Il y a des auteurs comme Jean-Paul Dubois (Une vie française, L’Olivier, prix Femina, 2004) qui, en faisant appel aux mêmes trois ou quatre noms et prénoms, à deux ou trois lieux différents, sans effets spéciaux ni vulgarité ni provocation pornographique, réussissent à séduire, à intéresser et, surtout, à surprendre. À preuve, Hommes entre eux qui, non seulement considère le lecteur intelligent, mais – Ô sacrilège ! – le force à s’interroger à la fin du roman. Sacrilège, vous dis-je !

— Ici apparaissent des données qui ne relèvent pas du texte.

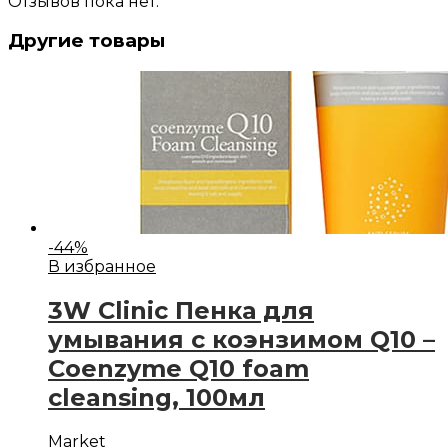
Отзывов пока нет.
Другие товары
-
44
%
В избранное
3W Clinic Пенка для
умывания с коэнзимом Q10 –
Coenzyme Q10 foam
cleansing, 100мл
Market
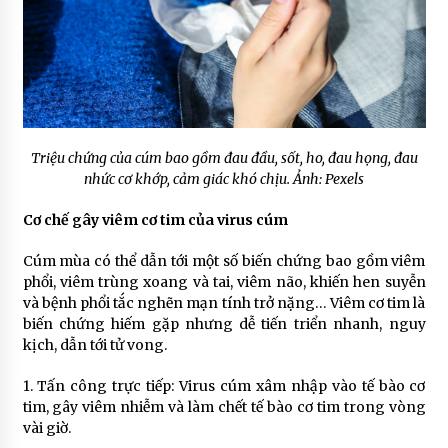
Triệu chứng của cúm bao gồm đau đầu, sốt, ho, đau họng, đau
nhức cơ khớp, cảm giác khó chịu. Ảnh: Pexels
Cơ chế gây viêm cơ tim của virus cúm
Cúm mùa có thể dẫn tới một số biến chứng bao gồm viêm
phổi, viêm trùng xoang và tai, viêm não, khiến hen suyễn
và bệnh phổi tắc nghẽn mạn tính trở nặng… Viêm cơ tim là
biến chứng hiếm gặp nhưng dễ tiến triển nhanh, nguy
kịch, dẫn tới tử vong.
1. Tấn công trực tiếp: Virus cúm xâm nhập vào tế bào cơ
tim, gây viêm nhiễm và làm chết tế bào cơ tim trong vòng
vài giờ.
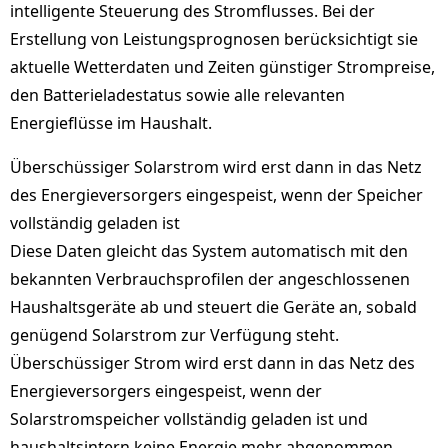
intelligente Steuerung des Stromflusses. Bei der
Erstellung von Leistungsprognosen berücksichtigt sie
aktuelle Wetterdaten und Zeiten günstiger Strompreise,
den Batterieladestatus sowie alle relevanten
Energieflüsse im Haushalt.
Überschüssiger Solarstrom wird erst dann in das Netz
des Energieversorgers eingespeist, wenn der Speicher
vollständig geladen ist
Diese Daten gleicht das System automatisch mit den
bekannten Verbrauchsprofilen der angeschlossenen
Haushaltsgeräte ab und steuert die Geräte an, sobald
genügend Solarstrom zur Verfügung steht.
Überschüssiger Strom wird erst dann in das Netz des
Energieversorgers eingespeist, wenn der
Solarstromspeicher vollständig geladen ist und
haushaltsintern keine Energie mehr abgenommen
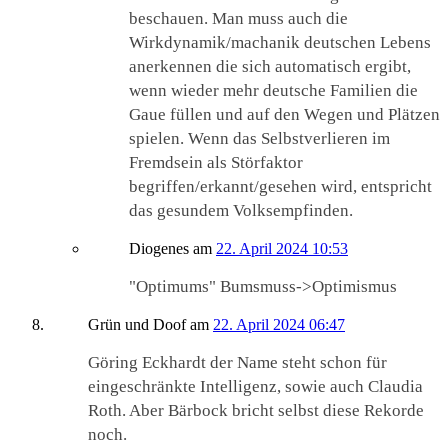
beschauen. Man muss auch die
Wirkdynamik/machanik deutschen Lebens
anerkennen die sich automatisch ergibt,
wenn wieder mehr deutsche Familien die
Gaue füllen und auf den Wegen und Plätzen
spielen. Wenn das Selbstverlieren im
Fremdsein als Störfaktor
begriffen/erkannt/gesehen wird, entspricht
das gesundem Volksempfinden.
Diogenes
am
22. April 2024 10:53
"Optimums" Bumsmuss->Optimismus
Grün und Doof
am
22. April 2024 06:47
Göring Eckhardt der Name steht schon für
eingeschränkte Intelligenz, sowie auch Claudia
Roth. Aber Bärbock bricht selbst diese Rekorde
noch.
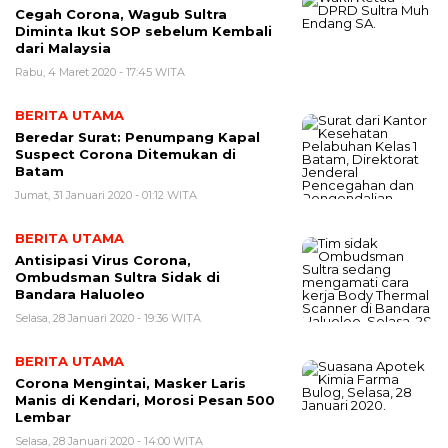
Cegah Corona, Wagub Sultra
Diminta Ikut SOP sebelum Kembali
dari Malaysia
Rabu, 4 Maret 2020 - 17:45 WITA
BERITA UTAMA
Beredar Surat: Penumpang Kapal
Suspect Corona Ditemukan di
Batam
Jumat, 31 Januari 2020 - 01:12 WITA
BERITA UTAMA
Antisipasi Virus Corona,
Ombudsman Sultra Sidak di
Bandara Haluoleo
Selasa, 28 Januari 2020 - 19:36 WITA
BERITA UTAMA
Corona Mengintai, Masker Laris
Manis di Kendari, Morosi Pesan 500
Lembar
Selasa, 28 Januari 2020 - 14:00 WITA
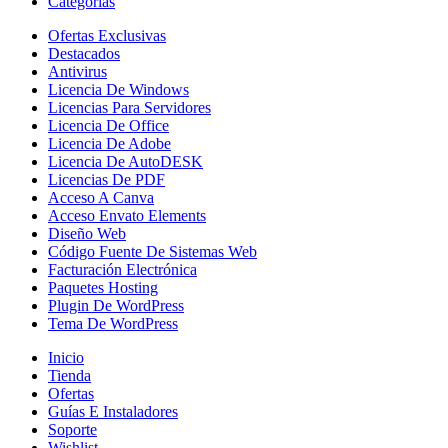
Categorías
Ofertas Exclusivas
Destacados
Antivirus
Licencia De Windows
Licencias Para Servidores
Licencia De Office
Licencia De Adobe
Licencia De AutoDESK
Licencias De PDF
Acceso A Canva
Acceso Envato Elements
Diseño Web
Código Fuente De Sistemas Web
Facturación Electrónica
Paquetes Hosting
Plugin De WordPress
Tema De WordPress
Inicio
Tienda
Ofertas
Guías E Instaladores
Soporte
Wishlist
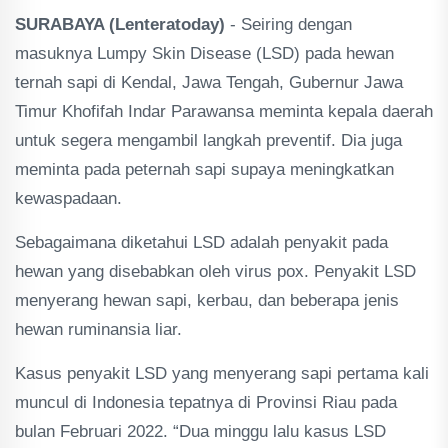
SURABAYA (Lenteratoday)
- Seiring dengan
masuknya Lumpy Skin Disease (LSD) pada hewan
ternah sapi di Kendal, Jawa Tengah, Gubernur Jawa
Timur Khofifah Indar Parawansa meminta kepala daerah
untuk segera mengambil langkah preventif. Dia juga
meminta pada peternah sapi supaya meningkatkan
kewaspadaan.
Sebagaimana diketahui LSD adalah penyakit pada
hewan yang disebabkan oleh virus pox. Penyakit LSD
menyerang hewan sapi, kerbau, dan beberapa jenis
hewan ruminansia liar.
Kasus penyakit LSD yang menyerang sapi pertama kali
muncul di Indonesia tepatnya di Provinsi Riau pada
bulan Februari 2022. “Dua minggu lalu kasus LSD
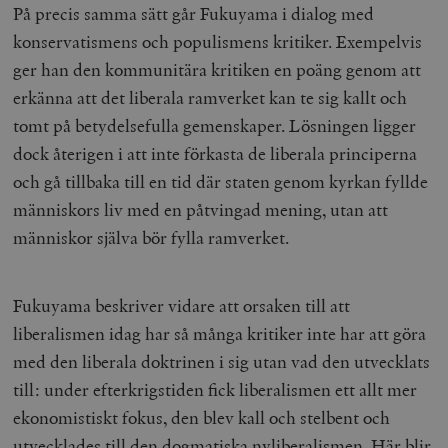
På precis samma sätt går Fukuyama i dialog med
konservatismens och populismens kritiker. Exempelvis
ger han den kommunitära kritiken en poäng genom att
erkänna att det liberala ramverket kan te sig kallt och
tomt på betydelsefulla gemenskaper. Lösningen ligger
dock återigen i att inte förkasta de liberala principerna
och gå tillbaka till en tid där staten genom kyrkan fyllde
människors liv med en påtvingad mening, utan att
människor själva bör fylla ramverket.
Fukuyama beskriver vidare att orsaken till att
liberalismen idag har så många kritiker inte har att göra
med den liberala doktrinen i sig utan vad den utvecklats
till: under efterkrigstiden fick liberalismen ett allt mer
ekonomistiskt fokus, den blev kall och stelbent och
utvecklades till den dogmatiska nyliberalismen. Här blir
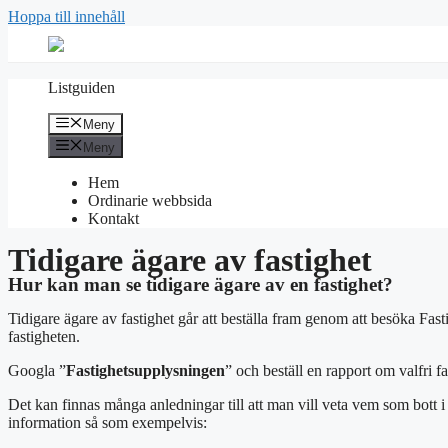
Hoppa till innehåll
Listguiden
Meny
Meny
Hem
Ordinarie webbsida
Kontakt
Tidigare ägare av fastighet
Hur kan man se tidigare ägare av en fastighet?
Tidigare ägare av fastighet går att beställa fram genom att besöka F
fastigheten.
Googla ”
Fastighetsupplysningen
” och beställ en rapport om valfri fa
Det kan finnas många anledningar till att man vill veta vem som bott i
information så som exempelvis:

Il ne s’agit pas d’un roman dont l’écriture reposerait sur une recherche de nouveauté esthético-littéraire qui nous laisserait sur notre faim. Il s’agit plutôt d’une simple histoire d’hommes. De deux hommes. Paul, qui habite Toulouse et se meurt lentement, et Floyd, qui habite North Bay (Ontario) et vit en ermite dans une nature exsudant une saine virilité. Une femme disparue, Anna, qui les a quittés tous les deux, est l’unique pont entre ces deux hommes. Paul, malgré – ou peut-être à cause de – sa maladie, quitte le sud de la France pour le Nord ontarien à la recherche d’Anna. C’est une quête bien peu planifiée qui tient plus d’un réalisme suicidaire que d’un réel espoir de retrouver l’objet de sa recherche. Paul, faible et frêle, débarque sur le territoire de Floyd en plein blizzard. Une tempête de neige, une vraie, qui s’étire sur plusieurs jours. Une tempête comme dans les souvenirs d’enfance. Une vraie belle tempête, à la visibilité nulle, qui créera un huis clos tout à fait exceptionnel entre ces deux hommes. Plus la tempête fait rage, plus le mystère s’épaissit et le retour du beau temps n’en dissipera guère les brumes au contraire !
Rares sont les récents ouvrages de fiction qui ont tissé, avec un tel brio, des liens affectifs aussi intenses, aussi inattendus (évoquant, parfois, l’atmosphère de Blue Velvet du cinéaste David Lynch). Enfin, l’intérêt n’est pas dans l’étrangeté ni la bizarrerie, mais bien dans le travail de chirurgien accompli par Dubois qui, Dieu merci, n’explique pas tout.